Let me share a concrete use case of my own. I am currently playing with Parlamint 4.0, a dataset with the parliamentary debates of 26 European parliaments since ~1996 (coverage varies by country). It includes the full text of all contributions as well as a bunch of metadata - including, for instance, the speakers, their political parties and their political orientation (e.g. left, centre, right; or even 'right-to-far-right' vs 'far right') . One version of the dataset even contains English translations of everything. I have first of all filtered out all paragraphs that are relevant for my research topic (Russia) with a regex-based keyword search. I have then extracted key noun phrases from the paragraph text using spaCy' s 'en_core_web_lg' language model for the PoS parsing for KeyphraseCountVectorizer; the 'all-mpnet-base-v2' language model for the SentenceTransformer; and then just matplotlib and seaborn for the vizzes. Here's an example viz - it shows the normalized salience of these keyphrases for one random country (in this case the UK) per year ("what percentage of all paragraphs are Russia-relevant for that country and how has that changed over time?") Austria_Top_Keywords_Heatmap

So yes, this is a 'dense' viz, BUT it is (IMO) still visually more 'chewable' for more than just a few ones than a line graph...

I am currently running BERTopic (using these KeyBERT key phrases) on my entire 'Russia'-corpus with the usual visualization options. I will then use some LLM to label these topics more 'intelligently' and to write a few paragraphs on them (for a write-up). I will definitely also (try to) make a landscape view like in this (CiteSpace) viz: inflation+recession

But my question concerns comparing topics across subcorpora. I'll definitely generate a heatmap like the one I inserted here. [and btw - if Maarten reads this, I'd be happy to share my code with him]. The heatmap I shared here had keyphrases in the y-axis - this one will have topic labels, and you would see the relative salience of these topics over time. I then also plan to run it on each individual country ("what are the most salient Russia-related topics that are debated in country a?"); on the 'far right' and 'far left' political parties; - both overall and also for selected countries. I might think of more ones.

So the way I see it, for comparing subcorpora, we currently have the interactive horizontal 'Topic per class' histogram viz that's part of BERTopic (and it's great!) already; and we have the Heatmap viz I proposed here (it's not so great, but it DOES 'show' more of the big picture). But can anybody think of other ways of comparing the results of topic modelling across classes AND across time? Sorry for being so long-winded, but I'd be really grateful if somebody were willing to share some ideas.
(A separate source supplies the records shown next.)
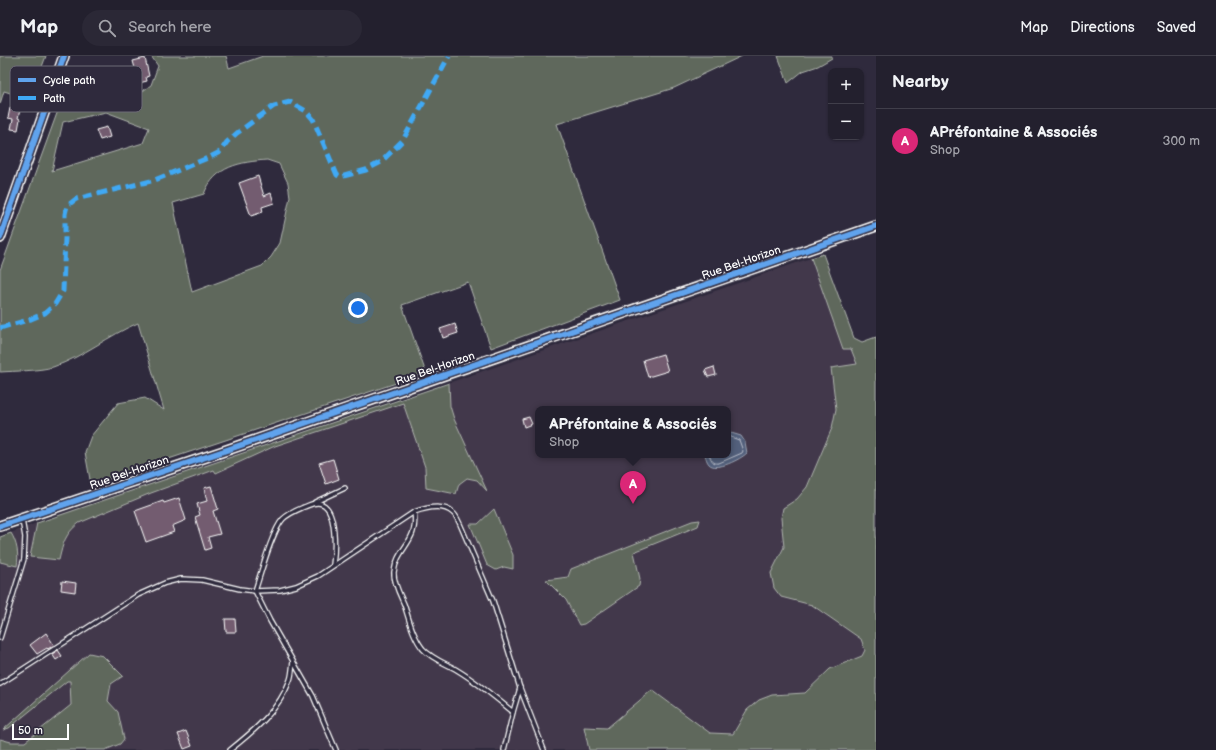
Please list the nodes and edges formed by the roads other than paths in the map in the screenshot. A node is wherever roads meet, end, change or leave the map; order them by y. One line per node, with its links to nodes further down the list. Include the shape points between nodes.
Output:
1 (64, 56): 2 (street)
2 (60, 66)
3 (44, 112): 5 (street)
4 (876, 226): 9 (street, Rue Bel-Horizon)
5 (0, 238)
6 (345, 488): 7 (lane)
7 (314, 503): 11 (lane, via 328,508 335,542); 12 (lane, via 291,513 276,528)
8 (414, 512): 11 (lane); 16 (lane, via 442,507 453,512 493,601); 17 (lane, via 414,533 397,560 394,573 418,642 435,659 456,669)
9 (22, 519): 10 (street, Rue Bel-Horizon); 13 (lane, via 25,537 24,559)
10 (0, 526)
11 (333, 564): 12 (lane, via 318,576 296,586 280,590)
12 (254, 590): 14 (lane); 15 (lane, via 202,580 181,579 165,583 138,595)
13 (0, 638)
14 (293, 662): 18 (lane, via 291,680 280,699 265,719); 19 (lane, via 313,696)
15 (0, 684)
16 (520, 688): 17 (lane); 21 (lane)
17 (513, 712): 20 (lane)
18 (230, 750)
19 (336, 750)
20 (504, 750)
21 (544, 750)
MaartenGr commented 7 months ago

Thanks for sharing this! Definitely some interesting ideas here. I think it all boils down to how many additional dimensions you want to add to a single-topic representation. For instance, dynamic and class-based topic modeling all add a single additional dimension to visualize and analyze. The more dimensions, the more difficult the resulting visualization will be and the more dependent it also will be on the type of dimension (discrete vs. continuous).

By the way, from a statistical perspective, this also relates to #360 where similar forms of visualizations and statistical representation were explored.

All in all, I am definitely open to a more dynamic way of representing more dimensions following the methods in class-based and dynamic topic modeling. However, since I do not work on BERTopic full-time but merely in the late hours, I have limited time to approach these kinds of visualizations. If you have any concrete suggestions, I'm all ears.